The Budget proposal also emphasises the need to focus on climate change and reduce pollution by promoting environment-friendly initiatives such as renewable energy and electric vehicles. While the Budget lacks the necessary specificity and accounting rigour, it is balanced and practical.

2. Doubling farmer income by 2020, the national goal by Prasanth Ganesan, LIBA

The article aptly summarises structural reforms undertaken by the current government, such as the Goods and Services Tax, Insolvency and Bankruptcy Code (IBC), RERA and FDI liberalisation, along with achievements like the upgrade of India’s credit rating by Moody’s, the jump in the Ease of Doing Business rank from 130 to 100, and record inflows of foreign direct investment. It also honestly acknowledges the key challenges caused by the structural reforms, including the distress in the informal and rural economy, along with the problem of under-employment.

The top priority of the proposed Budget is to double farmer incomes by 2022. To that end, it proposes targeted initiatives and an increase in spending with an aim to increase the transparency of price discovery, improve the supply chain (cold storage), attract FDI in food processing, provide education and vocational training, and subsidise agricultural exports.

The Budget also correctly identifies infrastructure as a top priority and provides for an increase in spending in key areas like highways, railways, rural roads, ports and electrification. It aims to improve the employment situation by announcing packages for employment-generating sectors like textiles and leather and footwear, along with an increase in allocation to the MGNREGA scheme.

The language of the article is simple and free-flowing with a good structure. Also, the author understands that the Budget is an income-expenditure exercise and not a platform to announce economic reforms in all the major areas of the economy.

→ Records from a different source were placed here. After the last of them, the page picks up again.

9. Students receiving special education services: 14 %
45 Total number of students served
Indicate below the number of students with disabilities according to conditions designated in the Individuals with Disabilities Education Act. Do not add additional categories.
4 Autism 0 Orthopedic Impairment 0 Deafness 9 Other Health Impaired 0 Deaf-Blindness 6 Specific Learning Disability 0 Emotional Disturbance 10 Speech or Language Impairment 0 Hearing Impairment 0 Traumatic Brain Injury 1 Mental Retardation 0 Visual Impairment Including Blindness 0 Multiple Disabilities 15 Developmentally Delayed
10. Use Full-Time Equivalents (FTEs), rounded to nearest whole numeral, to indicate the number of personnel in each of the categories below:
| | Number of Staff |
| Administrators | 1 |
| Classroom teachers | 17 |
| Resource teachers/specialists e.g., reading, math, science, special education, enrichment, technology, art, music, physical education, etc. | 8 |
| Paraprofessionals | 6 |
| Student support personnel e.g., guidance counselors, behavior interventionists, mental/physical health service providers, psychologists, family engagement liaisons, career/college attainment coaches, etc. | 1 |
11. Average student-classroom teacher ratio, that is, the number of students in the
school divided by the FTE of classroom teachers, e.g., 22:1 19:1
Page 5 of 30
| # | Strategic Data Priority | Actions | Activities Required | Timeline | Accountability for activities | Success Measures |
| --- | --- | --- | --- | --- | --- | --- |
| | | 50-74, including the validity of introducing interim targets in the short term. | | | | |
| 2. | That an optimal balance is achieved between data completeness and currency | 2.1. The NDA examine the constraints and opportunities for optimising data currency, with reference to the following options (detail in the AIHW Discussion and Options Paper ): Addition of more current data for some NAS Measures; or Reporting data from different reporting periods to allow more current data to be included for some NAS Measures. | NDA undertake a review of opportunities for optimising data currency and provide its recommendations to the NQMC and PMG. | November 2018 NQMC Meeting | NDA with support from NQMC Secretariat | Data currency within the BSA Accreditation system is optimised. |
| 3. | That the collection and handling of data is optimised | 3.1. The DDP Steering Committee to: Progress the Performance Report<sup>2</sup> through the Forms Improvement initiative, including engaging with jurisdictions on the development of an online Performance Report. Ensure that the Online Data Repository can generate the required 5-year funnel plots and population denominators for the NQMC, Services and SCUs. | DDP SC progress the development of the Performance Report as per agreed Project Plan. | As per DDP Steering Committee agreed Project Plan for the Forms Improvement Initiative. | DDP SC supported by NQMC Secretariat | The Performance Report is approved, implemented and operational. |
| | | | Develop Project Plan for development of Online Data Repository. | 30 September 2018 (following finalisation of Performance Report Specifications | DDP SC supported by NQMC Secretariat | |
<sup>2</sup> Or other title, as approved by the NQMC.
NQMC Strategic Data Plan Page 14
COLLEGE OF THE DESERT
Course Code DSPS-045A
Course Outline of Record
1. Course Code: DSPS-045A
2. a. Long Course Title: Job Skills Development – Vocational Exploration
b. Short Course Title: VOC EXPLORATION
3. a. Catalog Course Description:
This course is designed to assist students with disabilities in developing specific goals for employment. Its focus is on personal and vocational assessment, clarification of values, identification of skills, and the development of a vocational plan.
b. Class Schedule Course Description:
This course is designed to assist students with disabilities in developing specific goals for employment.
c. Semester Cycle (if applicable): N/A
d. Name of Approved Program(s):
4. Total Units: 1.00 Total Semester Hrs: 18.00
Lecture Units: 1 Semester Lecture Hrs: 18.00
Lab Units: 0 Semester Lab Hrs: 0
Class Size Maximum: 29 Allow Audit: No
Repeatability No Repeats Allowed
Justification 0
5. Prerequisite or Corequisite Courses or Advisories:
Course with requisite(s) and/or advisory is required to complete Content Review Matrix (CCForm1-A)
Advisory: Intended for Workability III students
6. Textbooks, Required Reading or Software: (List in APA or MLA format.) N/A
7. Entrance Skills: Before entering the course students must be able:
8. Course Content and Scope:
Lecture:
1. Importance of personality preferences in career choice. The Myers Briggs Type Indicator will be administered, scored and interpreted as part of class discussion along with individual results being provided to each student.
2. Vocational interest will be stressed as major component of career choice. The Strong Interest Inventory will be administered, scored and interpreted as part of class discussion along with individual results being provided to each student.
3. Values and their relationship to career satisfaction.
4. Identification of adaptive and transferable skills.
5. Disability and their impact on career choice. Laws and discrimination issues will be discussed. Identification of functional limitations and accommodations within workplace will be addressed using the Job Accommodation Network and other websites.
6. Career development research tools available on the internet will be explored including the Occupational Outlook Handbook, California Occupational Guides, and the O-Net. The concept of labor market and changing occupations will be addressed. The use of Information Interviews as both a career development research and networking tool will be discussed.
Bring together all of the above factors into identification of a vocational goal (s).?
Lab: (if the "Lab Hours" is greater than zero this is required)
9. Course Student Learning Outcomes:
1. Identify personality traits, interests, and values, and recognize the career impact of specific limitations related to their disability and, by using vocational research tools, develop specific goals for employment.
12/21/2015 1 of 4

However, the proposed Budget does not acknowledge the constraints which the Finance Minister faces if he wants to stick to the fiscal deficit target. This Budget proposes to increase spending in many areas, increase subsidies and, at the same time, cut corporate and income taxes. Such a Budget is bound to stretch the fiscal deficit beyond the intended target and have negative implications for the country’s macroeconomic management. More thought has to be put into a realistic prioritisation of the proposed initiatives, expenditures, subsidies, and tax cuts.

3. Focus on rural economy and job creation by Saurabh Mathur, XLRI

The proposed Budget correctly recognises the economic and political imperative for the Finance Minister to focus on the rural and agricultural economy in the upcoming budget. It mentions key challenges like the pressure on farm and non-farm wages, farmer suicides, and their impact on the recent State Assembly elections.

It emphasises the importance of building rural and agricultural infrastructure (rural roads, irrigation) and improving supply chains with the help of warehousing facilities and cold storages. The Budget makes employment generation a key focus area by increasing expenditure on education, skill development, and health. It also recognises the importance of the manufacturing and infrastructure sectors for job creation, and proposes to give a boost to private investments by reducing the corporate tax rate. While proposing these initiatives, it recognises the importance of ensuring that the fiscal deficit target is not exceeded by a large margin and hence ensures macroeconomic stability.

That being said, the proposed Budget needs to be more specific regarding the exact expenditure allocation across ministries, schemes, initiatives, and tax cuts, since a Budget is predominantly an income-expenditure exercise.